I think of writing more like weaving a tapestry, with all the threads overlapping and combining to create new patterns.

That being said, I do use structure – I just do it mentally. Putting too much structure down in physical form is a good way of ruining any potential to use it. My primary structure is as simple as hook-build-climax-denouement. For books with more action, I also deal with set pieces, but I don’t use any further structure except logic: the protagonist must enter the building before she can leave it.

As for scene-sequel and similar patterns, instead of writing it down, I mentally act it out. (I once read something where the author said she did this to determine how mood influenced physical behavior and expression. When she wanted a character to be angry, she pretended to be angry and then noted what she did.) If I were my protagonist, what would my instinctual reaction be? (Of course, I then have to sort it out from what my reaction would be – usually something different.)

I also never write out character charts. I think about how useless doing that would be for, say, my sister. If I wanted to tell someone about her, I’d never do it in chart form! Likewise, if I want to tell the story in short, I’d do it as a short story, not as an outline.

But everyone works differently. My personal rule is: don’t write like some How to Write book tells you (in fact, ignore them. Read books you like; those are your best teachers). Write in such a way that you finish what you start in a reasonable time period and are happy with the result.

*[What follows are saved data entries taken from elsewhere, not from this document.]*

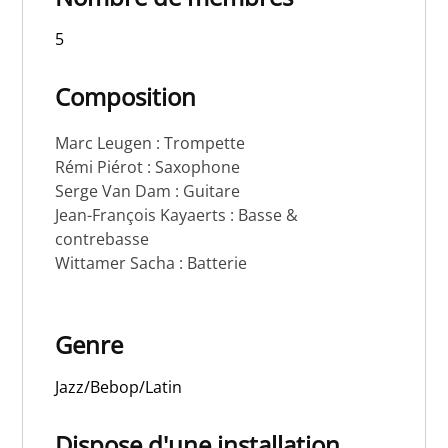
5
Composition
Marc Leugen : Trompette
Rémi Piérot : Saxophone
Serge Van Dam : Guitare
Jean-François Kayaerts : Basse &
contrebasse
Wittamer Sacha : Batterie
Genre
Jazz/Bebop/Latin
Dispose d'une installation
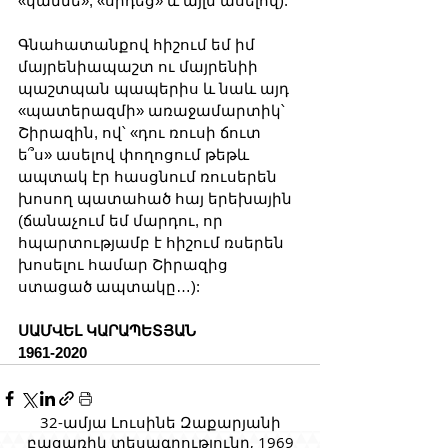
«կամնե», «սիդեց» և այլն ասելով):
Գնահատանքով հիշում եմ իմ 
մայրենիապաշտ ու մայրենիի 
պաշտպան պապերիս և նաև այդ 
«պատերազմի» առաջամարտիկ՝ 
Շիրազին, ով՝ «դու ռուսի ճուտ 
ե՞ս» ասելով փողոցում թեթև 
ապտակ էր հասցնում ռուսերեն 
խոսող պատահած հայ երեխային 
(ճանաչում եմ մարդու, որ 
հպարտությամբ է հիշում ռսերեն 
խոսելու համար Շիրազից 
ստացած ապտակը…):
ՍԱՄՎԵԼ ԿԱՐԱՊԵՏՅԱՆ
1961-2020
32-ամյա Լուսինե Զաքարյանի
բացառիկ տեսագրությունը, 1969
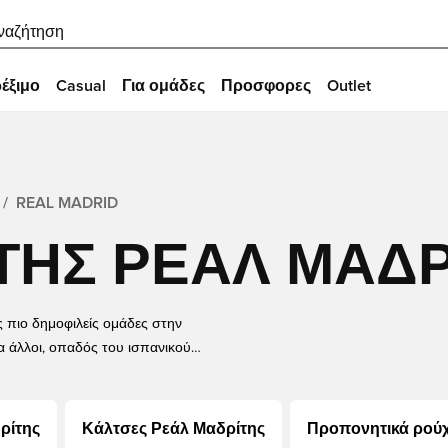
ναζήτηση
έξιμο
Casual
Για ομάδες
Προσφορες
Outlet
REAL MADRID
ΤΗΣ ΡΕΆΛ ΜΑΔΡ
ς πιο δημοφιλείς ομάδες στην
ια άλλοι, οπαδός του ισπανικού
 Το διαδικτυακό μας κατάστημα Ρεάλ
φα και πιο μοναδικά είδη της Ρεάλ
 προπονητικά ρούχα, ακόμη και
ρίτης
Κάλτσες Ρεάλ Μαδρίτης
Προπονητικά ρούχ
sport.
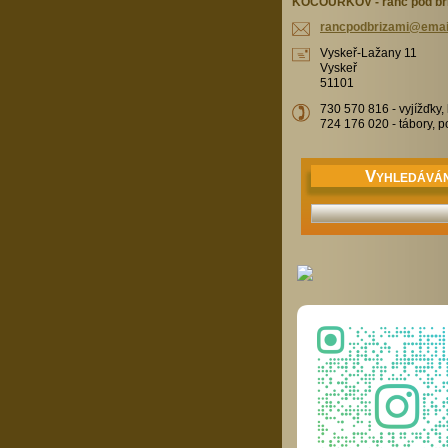
KOCOURKOV - ranč pod bř
rancpodb
rizami@e
mai
Vyskeř-Lažany 11
Vyskeř
51101
730 570 816 - vyjížďky,
724 176 020 - tábory, p
V
YHLEDÁVÁN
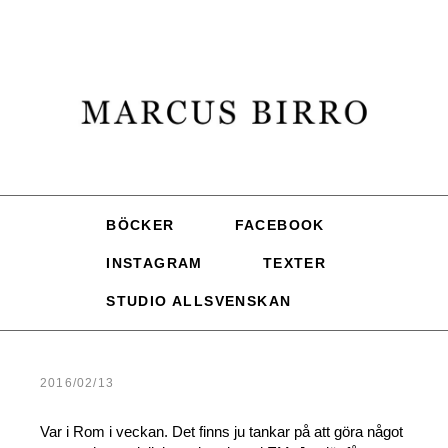
BÖCKER
FACEBOOK
INSTAGRAM
TEXTER
STUDIO ALLSVENSKAN
2016/02/13
Var i Rom i veckan. Det finns ju tankar på att göra något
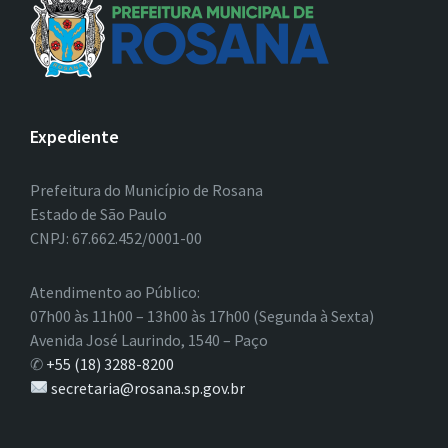
Expediente
Prefeitura do Município de Rosana
Estado de São Paulo
CNPJ: 67.662.452/0001-00
Atendimento ao Público:
07h00 às 11h00 – 13h00 às 17h00 (Segunda à Sexta)
Avenida José Laurindo, 1540 – Paço
✆
+55 (18) 3288-8200
secretaria@rosana.sp.gov.br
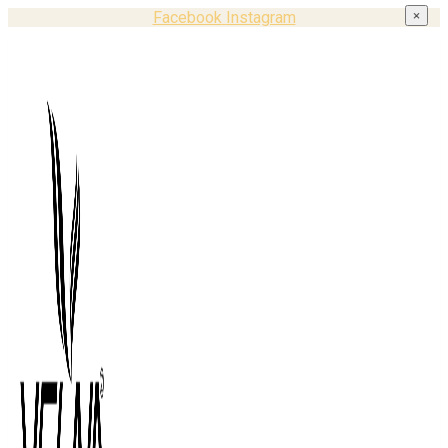
Facebook
Instagram
×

Then get a couple of excellent critiquers to tell you what’s wrong with it and listen to them but take only 75% of their advice.

On a side note, I just finished painting this. The type of bird is not coincidental.

Image

Date: 2016-05-09 01:53 am (UTC)
From: [identity profile] thanate.livejournal.com
Late to the party, but as I find brainstorming works best with a large set of wrong answers from which to extrapolate a better one:

I began by creating plot more or less as I would read it: in order, making the logical connections/leaps, with maybe an idea of where the next scene or two is going, or what the end is likely to be like but not a great deal more until I got there. Which I guess means doing structure on autopilot, since either it comes together fine or the story doesn't work. This works fine for shorter stories, but novels tend to get pretty muddled unless I'm writing quite fast-- I've put coherent plots with bits that wrap up nicely together over NaNoWriMo, but not so much otherwise. (and not always that, either)

My brain doesn't really do 3-act-structure or whatnot unless I treat it like a party trick and make that point of the story (not ideal for making good stories...) Mainly I think I internalized the way the novelists I was reading organized a story and my brain either makes that work or notifies me that it isn't working & I should go write something else. I get all cross about weird modern structures, tho.

Anyway, I was just starting to break out of strict linearity and be able to do a first scene followed by some rough outline bits (just writing key moments or a couple lines of dialogue I want to include) more or less in order at the bottom of the document with lots of space around them and then joining them up, and some loose structural outlines for what I want to happen, or how multiple storylines should match up in longer projects-- when pregnancy & early childhood parenting pretty much knocked my writer-brain in the head. So, I don't really know what my process is going to look like when I get enough downtime to write consistently again.